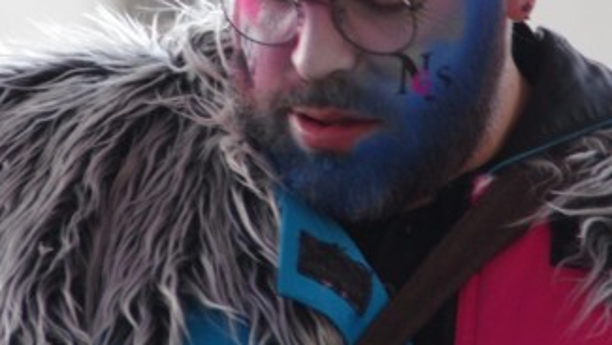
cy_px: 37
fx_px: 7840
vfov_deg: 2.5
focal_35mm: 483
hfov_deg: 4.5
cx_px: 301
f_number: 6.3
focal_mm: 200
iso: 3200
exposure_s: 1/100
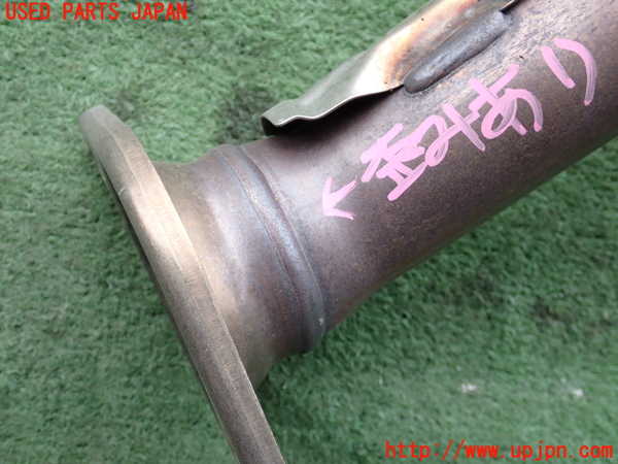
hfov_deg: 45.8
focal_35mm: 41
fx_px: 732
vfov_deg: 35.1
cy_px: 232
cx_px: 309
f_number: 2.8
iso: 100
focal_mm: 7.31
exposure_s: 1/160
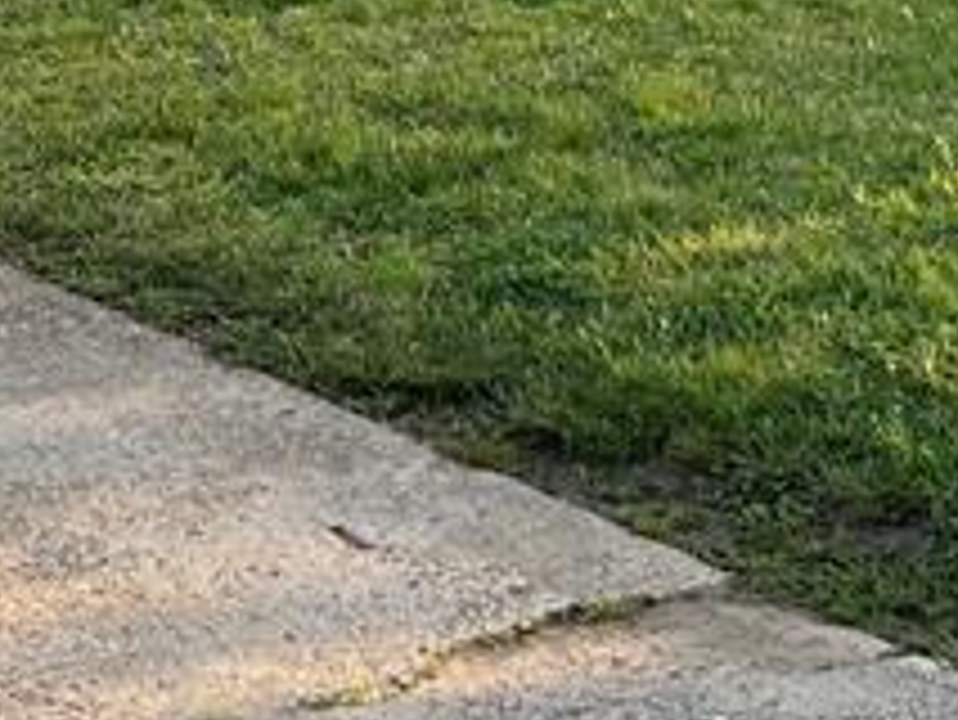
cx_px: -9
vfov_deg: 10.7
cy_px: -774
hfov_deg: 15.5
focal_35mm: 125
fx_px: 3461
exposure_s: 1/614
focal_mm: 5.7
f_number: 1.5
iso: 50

» **What this task involves**
A word-for-word copy of the entries above is what is needed, without any images.

» **Your response**
cy_px: 37
fx_px: 7840
vfov_deg: 2.5
focal_35mm: 483
hfov_deg: 4.5
cx_px: 301
f_number: 6.3
focal_mm: 200
iso: 3200
exposure_s: 1/100
hfov_deg: 45.8
focal_35mm: 41
fx_px: 732
vfov_deg: 35.1
cy_px: 232
cx_px: 309
f_number: 2.8
iso: 100
focal_mm: 7.31
exposure_s: 1/160
cx_px: -9
vfov_deg: 10.7
cy_px: -774
hfov_deg: 15.5
focal_35mm: 125
fx_px: 3461
exposure_s: 1/614
focal_mm: 5.7
f_number: 1.5
iso: 50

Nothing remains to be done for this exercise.